__GIVEN REQUEST__
Reproduce the data below verbatim, starting at the line containing "family: Loranthaceae" and ending at the line containing "collectors: Borsini", with both of those lines included.

--- STORED RECORDS ---

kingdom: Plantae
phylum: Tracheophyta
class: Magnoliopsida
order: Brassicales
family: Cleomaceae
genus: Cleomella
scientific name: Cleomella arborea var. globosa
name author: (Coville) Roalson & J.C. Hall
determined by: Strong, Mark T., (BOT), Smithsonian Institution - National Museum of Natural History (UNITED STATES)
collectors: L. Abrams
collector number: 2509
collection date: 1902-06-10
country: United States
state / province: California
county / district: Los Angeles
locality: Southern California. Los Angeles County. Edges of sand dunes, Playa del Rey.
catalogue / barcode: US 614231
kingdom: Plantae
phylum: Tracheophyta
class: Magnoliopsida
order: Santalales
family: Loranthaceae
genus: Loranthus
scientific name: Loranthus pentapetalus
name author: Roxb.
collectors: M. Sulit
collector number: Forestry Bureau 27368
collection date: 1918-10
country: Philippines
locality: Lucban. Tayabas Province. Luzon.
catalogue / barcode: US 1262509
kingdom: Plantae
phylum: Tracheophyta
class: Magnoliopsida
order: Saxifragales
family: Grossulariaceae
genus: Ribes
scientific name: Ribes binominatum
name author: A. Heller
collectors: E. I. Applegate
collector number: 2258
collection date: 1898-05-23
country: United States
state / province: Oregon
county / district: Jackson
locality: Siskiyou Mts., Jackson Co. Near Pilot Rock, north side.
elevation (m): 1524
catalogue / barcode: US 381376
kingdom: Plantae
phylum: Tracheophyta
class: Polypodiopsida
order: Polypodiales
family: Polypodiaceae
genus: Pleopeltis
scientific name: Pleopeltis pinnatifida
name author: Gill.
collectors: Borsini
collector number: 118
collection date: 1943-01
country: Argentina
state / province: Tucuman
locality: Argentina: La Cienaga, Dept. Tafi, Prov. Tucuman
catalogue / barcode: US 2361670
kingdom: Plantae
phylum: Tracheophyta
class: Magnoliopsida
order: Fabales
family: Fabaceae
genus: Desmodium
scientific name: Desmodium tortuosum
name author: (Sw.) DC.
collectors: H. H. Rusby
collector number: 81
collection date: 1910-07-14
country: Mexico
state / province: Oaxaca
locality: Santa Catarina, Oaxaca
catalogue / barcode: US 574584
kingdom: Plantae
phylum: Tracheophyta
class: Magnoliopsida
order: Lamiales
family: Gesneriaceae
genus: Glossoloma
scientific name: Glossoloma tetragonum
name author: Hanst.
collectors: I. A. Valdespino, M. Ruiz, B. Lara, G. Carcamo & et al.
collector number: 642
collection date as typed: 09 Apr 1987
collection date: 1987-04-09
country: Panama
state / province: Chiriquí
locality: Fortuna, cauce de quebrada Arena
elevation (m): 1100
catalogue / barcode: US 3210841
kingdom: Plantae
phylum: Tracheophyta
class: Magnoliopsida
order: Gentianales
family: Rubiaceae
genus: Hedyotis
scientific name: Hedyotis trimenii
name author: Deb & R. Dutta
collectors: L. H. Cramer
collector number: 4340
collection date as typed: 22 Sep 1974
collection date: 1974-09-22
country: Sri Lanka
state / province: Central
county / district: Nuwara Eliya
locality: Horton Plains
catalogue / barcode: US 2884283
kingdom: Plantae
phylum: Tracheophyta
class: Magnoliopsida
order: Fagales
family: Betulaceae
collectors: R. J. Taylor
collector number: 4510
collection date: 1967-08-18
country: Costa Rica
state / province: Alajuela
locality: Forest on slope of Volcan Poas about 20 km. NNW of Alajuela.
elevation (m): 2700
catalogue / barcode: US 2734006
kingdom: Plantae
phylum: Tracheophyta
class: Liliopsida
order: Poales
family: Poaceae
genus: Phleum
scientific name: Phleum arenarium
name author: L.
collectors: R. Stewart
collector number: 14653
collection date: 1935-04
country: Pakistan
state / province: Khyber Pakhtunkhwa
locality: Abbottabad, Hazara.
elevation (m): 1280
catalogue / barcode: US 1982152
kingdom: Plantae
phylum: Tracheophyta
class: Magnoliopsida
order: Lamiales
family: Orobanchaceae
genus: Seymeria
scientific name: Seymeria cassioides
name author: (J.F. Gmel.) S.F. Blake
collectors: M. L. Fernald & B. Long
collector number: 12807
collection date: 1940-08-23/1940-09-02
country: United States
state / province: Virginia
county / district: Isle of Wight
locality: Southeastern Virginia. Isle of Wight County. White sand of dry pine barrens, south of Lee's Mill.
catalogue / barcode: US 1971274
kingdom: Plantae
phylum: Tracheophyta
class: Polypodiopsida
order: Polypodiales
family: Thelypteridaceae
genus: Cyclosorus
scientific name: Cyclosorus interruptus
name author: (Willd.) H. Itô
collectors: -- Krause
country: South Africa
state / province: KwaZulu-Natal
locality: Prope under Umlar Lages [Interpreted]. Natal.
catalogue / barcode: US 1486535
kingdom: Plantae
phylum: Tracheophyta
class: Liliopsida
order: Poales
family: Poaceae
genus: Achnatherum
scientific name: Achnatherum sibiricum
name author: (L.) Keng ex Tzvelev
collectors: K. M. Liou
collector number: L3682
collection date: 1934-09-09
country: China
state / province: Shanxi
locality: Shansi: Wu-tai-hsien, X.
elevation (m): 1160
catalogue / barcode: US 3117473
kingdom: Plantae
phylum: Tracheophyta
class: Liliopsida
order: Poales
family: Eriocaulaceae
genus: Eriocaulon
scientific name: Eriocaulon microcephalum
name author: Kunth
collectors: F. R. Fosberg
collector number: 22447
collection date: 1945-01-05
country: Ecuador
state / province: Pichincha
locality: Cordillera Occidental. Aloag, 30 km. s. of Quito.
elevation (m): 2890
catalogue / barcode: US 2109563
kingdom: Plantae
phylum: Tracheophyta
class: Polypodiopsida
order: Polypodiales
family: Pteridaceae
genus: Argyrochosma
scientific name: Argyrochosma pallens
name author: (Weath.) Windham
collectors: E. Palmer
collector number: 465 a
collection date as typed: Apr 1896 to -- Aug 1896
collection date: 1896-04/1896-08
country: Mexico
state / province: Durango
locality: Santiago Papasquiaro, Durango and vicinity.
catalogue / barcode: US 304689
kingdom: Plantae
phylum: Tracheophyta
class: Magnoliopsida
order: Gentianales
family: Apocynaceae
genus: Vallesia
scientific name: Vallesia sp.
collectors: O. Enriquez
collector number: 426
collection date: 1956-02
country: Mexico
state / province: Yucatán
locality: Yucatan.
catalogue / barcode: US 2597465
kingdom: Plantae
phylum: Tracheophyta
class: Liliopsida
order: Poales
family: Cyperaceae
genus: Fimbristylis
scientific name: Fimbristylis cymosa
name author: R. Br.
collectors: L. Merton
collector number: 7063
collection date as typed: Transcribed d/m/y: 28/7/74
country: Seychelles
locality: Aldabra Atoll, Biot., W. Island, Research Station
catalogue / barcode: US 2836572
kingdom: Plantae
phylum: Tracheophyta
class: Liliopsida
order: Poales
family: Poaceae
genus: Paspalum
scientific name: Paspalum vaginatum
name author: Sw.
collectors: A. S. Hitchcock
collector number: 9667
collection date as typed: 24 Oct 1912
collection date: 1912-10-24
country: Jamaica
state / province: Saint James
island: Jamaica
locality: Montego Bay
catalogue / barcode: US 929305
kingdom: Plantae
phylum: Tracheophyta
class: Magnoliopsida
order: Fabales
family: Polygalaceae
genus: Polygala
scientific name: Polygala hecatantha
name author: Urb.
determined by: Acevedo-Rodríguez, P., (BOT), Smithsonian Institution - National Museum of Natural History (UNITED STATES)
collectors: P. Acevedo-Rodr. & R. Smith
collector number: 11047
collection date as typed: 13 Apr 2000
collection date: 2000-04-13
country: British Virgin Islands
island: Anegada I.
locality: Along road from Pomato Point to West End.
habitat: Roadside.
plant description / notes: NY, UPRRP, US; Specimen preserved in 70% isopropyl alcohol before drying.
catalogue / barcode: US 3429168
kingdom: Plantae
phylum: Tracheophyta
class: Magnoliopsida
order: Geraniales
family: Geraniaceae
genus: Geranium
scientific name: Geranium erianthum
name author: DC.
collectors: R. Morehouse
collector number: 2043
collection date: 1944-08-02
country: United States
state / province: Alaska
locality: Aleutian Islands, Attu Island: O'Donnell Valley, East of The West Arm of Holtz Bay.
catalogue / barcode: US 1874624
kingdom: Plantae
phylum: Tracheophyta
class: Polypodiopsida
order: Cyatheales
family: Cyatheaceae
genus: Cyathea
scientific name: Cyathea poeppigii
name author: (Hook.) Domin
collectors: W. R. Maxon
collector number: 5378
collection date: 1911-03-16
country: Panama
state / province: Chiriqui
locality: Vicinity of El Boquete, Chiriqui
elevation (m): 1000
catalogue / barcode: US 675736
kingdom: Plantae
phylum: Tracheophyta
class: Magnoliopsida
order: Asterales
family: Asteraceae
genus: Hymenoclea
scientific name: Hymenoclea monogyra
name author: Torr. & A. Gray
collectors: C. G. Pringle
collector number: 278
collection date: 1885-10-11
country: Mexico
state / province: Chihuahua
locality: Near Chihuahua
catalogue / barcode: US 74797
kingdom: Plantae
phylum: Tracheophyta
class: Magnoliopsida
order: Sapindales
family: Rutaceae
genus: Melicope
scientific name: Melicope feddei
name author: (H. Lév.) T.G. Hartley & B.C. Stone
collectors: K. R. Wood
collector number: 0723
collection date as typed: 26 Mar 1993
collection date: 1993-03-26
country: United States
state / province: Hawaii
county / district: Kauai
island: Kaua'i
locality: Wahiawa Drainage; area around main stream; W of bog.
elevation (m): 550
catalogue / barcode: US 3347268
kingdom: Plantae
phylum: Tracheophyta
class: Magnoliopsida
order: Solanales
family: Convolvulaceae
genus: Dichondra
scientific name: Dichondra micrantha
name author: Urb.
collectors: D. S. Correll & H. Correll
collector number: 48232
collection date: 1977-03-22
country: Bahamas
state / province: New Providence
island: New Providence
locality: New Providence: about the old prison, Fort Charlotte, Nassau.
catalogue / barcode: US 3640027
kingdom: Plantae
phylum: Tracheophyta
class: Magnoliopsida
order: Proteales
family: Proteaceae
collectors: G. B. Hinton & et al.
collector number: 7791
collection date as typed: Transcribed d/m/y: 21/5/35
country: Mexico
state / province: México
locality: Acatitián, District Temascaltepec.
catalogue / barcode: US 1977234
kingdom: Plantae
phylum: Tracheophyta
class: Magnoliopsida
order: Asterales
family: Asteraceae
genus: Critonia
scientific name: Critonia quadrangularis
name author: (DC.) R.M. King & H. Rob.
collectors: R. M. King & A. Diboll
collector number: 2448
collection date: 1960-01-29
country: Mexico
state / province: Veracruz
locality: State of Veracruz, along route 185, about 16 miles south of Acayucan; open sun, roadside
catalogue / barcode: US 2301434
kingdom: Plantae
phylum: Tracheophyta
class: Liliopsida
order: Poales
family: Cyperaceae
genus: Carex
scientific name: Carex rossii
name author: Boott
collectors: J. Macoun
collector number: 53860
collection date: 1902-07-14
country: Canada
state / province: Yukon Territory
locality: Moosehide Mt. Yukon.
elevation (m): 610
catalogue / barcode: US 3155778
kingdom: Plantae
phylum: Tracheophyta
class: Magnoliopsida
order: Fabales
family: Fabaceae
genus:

---

__RESULT OF THIS TASK__
family: Loranthaceae
genus: Loranthus
scientific name: Loranthus pentapetalus
name author: Roxb.
collectors: M. Sulit
collector number: Forestry Bureau 27368
collection date: 1918-10
country: Philippines
locality: Lucban. Tayabas Province. Luzon.
catalogue / barcode: US 1262509
kingdom: Plantae
phylum: Tracheophyta
class: Magnoliopsida
order: Saxifragales
family: Grossulariaceae
genus: Ribes
scientific name: Ribes binominatum
name author: A. Heller
collectors: E. I. Applegate
collector number: 2258
collection date: 1898-05-23
country: United States
state / province: Oregon
county / district: Jackson
locality: Siskiyou Mts., Jackson Co. Near Pilot Rock, north side.
elevation (m): 1524
catalogue / barcode: US 381376
kingdom: Plantae
phylum: Tracheophyta
class: Polypodiopsida
order: Polypodiales
family: Polypodiaceae
genus: Pleopeltis
scientific name: Pleopeltis pinnatifida
name author: Gill.
collectors: Borsini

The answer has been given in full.